▶ [Exercise goal]: No pictures are to be included when the entries below are reproduced exactly.

▶ [Provided records]:
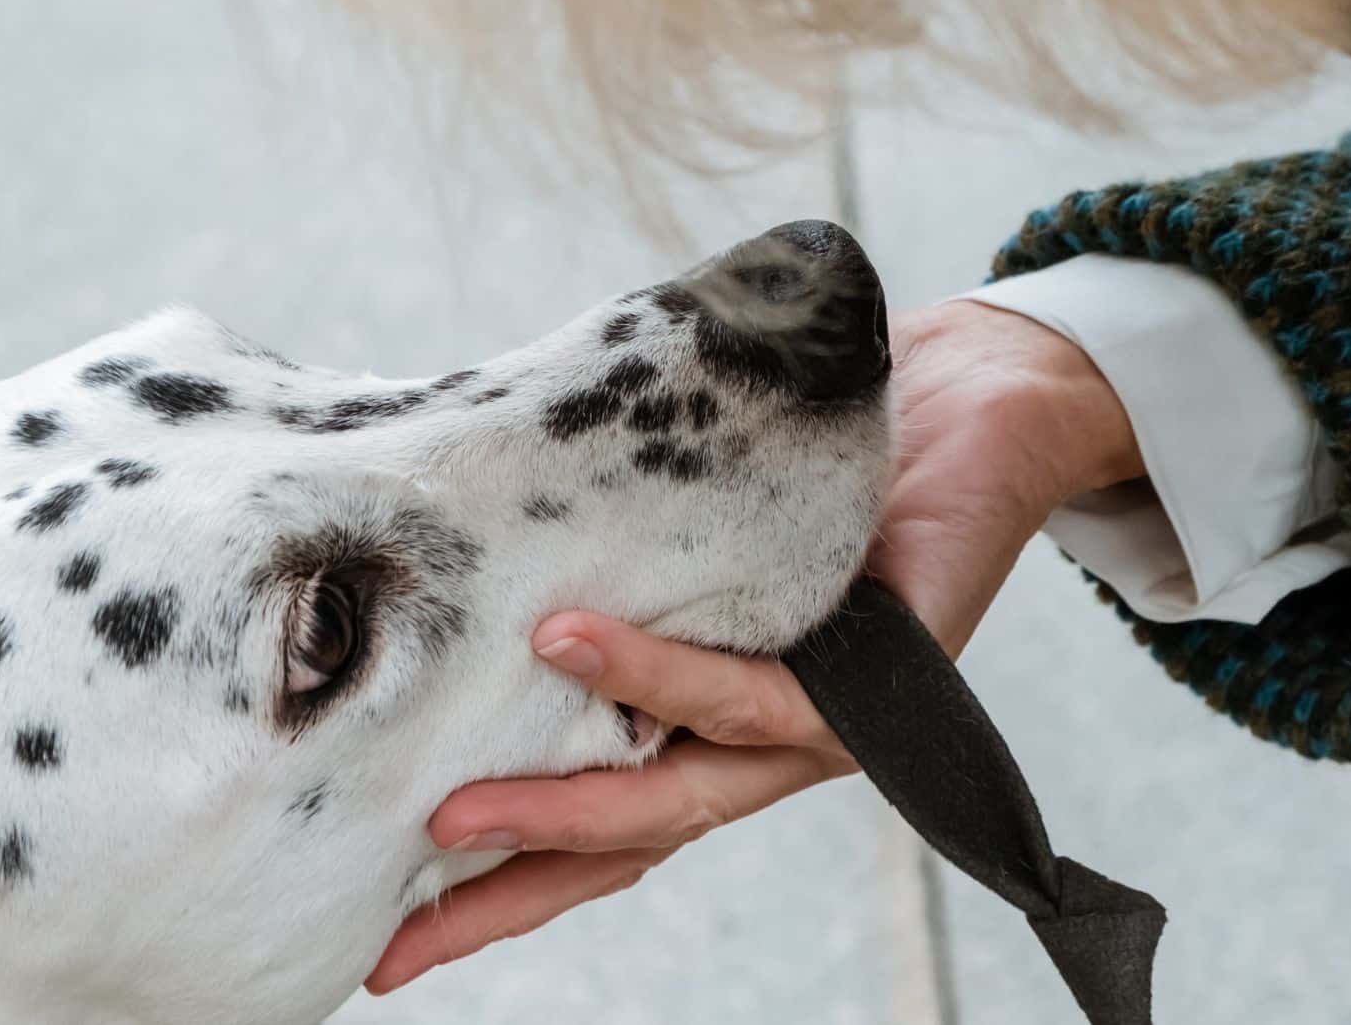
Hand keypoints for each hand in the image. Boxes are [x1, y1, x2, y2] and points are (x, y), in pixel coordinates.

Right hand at [365, 300, 1143, 993]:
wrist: (964, 406)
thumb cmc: (800, 467)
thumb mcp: (672, 522)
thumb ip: (589, 555)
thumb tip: (434, 540)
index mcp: (702, 726)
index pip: (592, 827)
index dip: (497, 891)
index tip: (386, 942)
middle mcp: (753, 748)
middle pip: (623, 849)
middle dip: (507, 898)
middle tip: (395, 940)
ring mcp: (818, 730)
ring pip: (682, 797)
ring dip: (562, 808)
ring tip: (456, 817)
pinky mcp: (880, 688)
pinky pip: (754, 697)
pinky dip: (654, 675)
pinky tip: (568, 644)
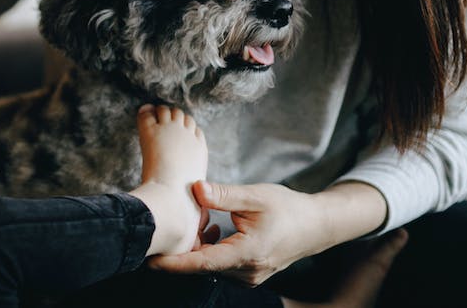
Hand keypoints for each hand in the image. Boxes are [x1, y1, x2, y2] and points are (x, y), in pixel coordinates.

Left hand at [147, 181, 336, 285]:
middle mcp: (248, 272)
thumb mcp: (255, 196)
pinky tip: (212, 230)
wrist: (316, 226)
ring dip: (197, 248)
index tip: (150, 259)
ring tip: (198, 223)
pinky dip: (209, 251)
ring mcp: (249, 277)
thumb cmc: (288, 209)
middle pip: (202, 266)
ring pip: (210, 267)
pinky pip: (220, 267)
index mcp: (248, 253)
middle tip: (168, 226)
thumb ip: (223, 195)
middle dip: (182, 248)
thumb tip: (195, 189)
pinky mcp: (249, 275)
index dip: (174, 263)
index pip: (202, 264)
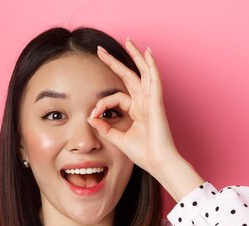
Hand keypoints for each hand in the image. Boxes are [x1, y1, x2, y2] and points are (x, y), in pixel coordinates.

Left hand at [88, 38, 204, 200]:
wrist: (158, 162)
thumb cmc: (143, 153)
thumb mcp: (118, 139)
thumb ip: (105, 128)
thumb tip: (90, 118)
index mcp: (136, 110)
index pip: (115, 97)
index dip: (101, 103)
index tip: (93, 114)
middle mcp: (144, 102)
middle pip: (129, 76)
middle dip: (116, 62)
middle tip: (102, 50)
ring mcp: (151, 100)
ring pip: (143, 72)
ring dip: (135, 56)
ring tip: (128, 41)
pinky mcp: (156, 102)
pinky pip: (154, 79)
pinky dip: (151, 65)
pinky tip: (147, 53)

▶ [Completed task]:
Hand keypoints for each hand in the image. Boxes are [x1, y1, x2, y2] and points are (x, y), in pixel coordinates.

Right hand at [365, 300, 1143, 993]:
wrist: (964, 406)
thumb cmc: (800, 467)
thumb mcp: (672, 522)
thumb ip: (589, 555)
thumb tip: (434, 540)
index mcp: (702, 726)
index pip: (592, 827)
index dip: (497, 891)
index tip: (386, 942)
middle mcp: (753, 748)
middle pip: (623, 849)
middle dip: (507, 898)
middle tip: (395, 940)
ring mcp: (818, 730)
ring pip: (682, 797)
ring dip: (562, 808)
ring tip: (456, 817)
pinky mcp: (880, 688)
pinky pip: (754, 697)
pinky dip: (654, 675)
pinky tip: (568, 644)
Hand keypoints for each hand in the image. Boxes are [x1, y1, x2, y2] and points are (x, y), in pixel coordinates.

Left hand at [147, 181, 336, 285]:
middle mcp: (248, 272)
thumb mcp: (255, 196)
pinky tip: (212, 230)
wrist: (316, 226)
ring dip: (197, 248)
index tip: (150, 259)
ring tip: (198, 223)
pinky dip: (209, 251)
ring mcp: (249, 277)
thumb cmc: (288, 209)
middle pip: (202, 266)
ring pip: (210, 267)
pinky pip: (220, 267)
index mcp: (248, 253)
middle tip: (168, 226)
thumb ip: (223, 195)
middle dip: (182, 248)
thumb tip: (195, 189)
pinky mcp: (249, 275)
index dip: (174, 263)
index pip: (202, 264)
Hand keypoints for each hand in the image. Boxes are [x1, y1, x2, y2] and points are (x, y), in pixel coordinates.

Left hand at [88, 38, 204, 200]:
wrist: (158, 162)
thumb cmc: (143, 153)
thumb mcp: (118, 139)
thumb ip: (105, 128)
thumb tip: (90, 118)
index mcp: (136, 110)
index pip: (115, 97)
index dip: (101, 103)
index tip: (93, 114)
middle mcp: (144, 102)
middle pip: (129, 76)
middle dip: (116, 62)
middle tip: (102, 50)
ring mcp: (151, 100)
ring pip: (143, 72)
ring dip: (135, 56)
ring tip: (128, 41)
pinky mcp: (156, 102)
pinky pip: (154, 79)
pinky dip: (151, 65)
pinky tip: (147, 53)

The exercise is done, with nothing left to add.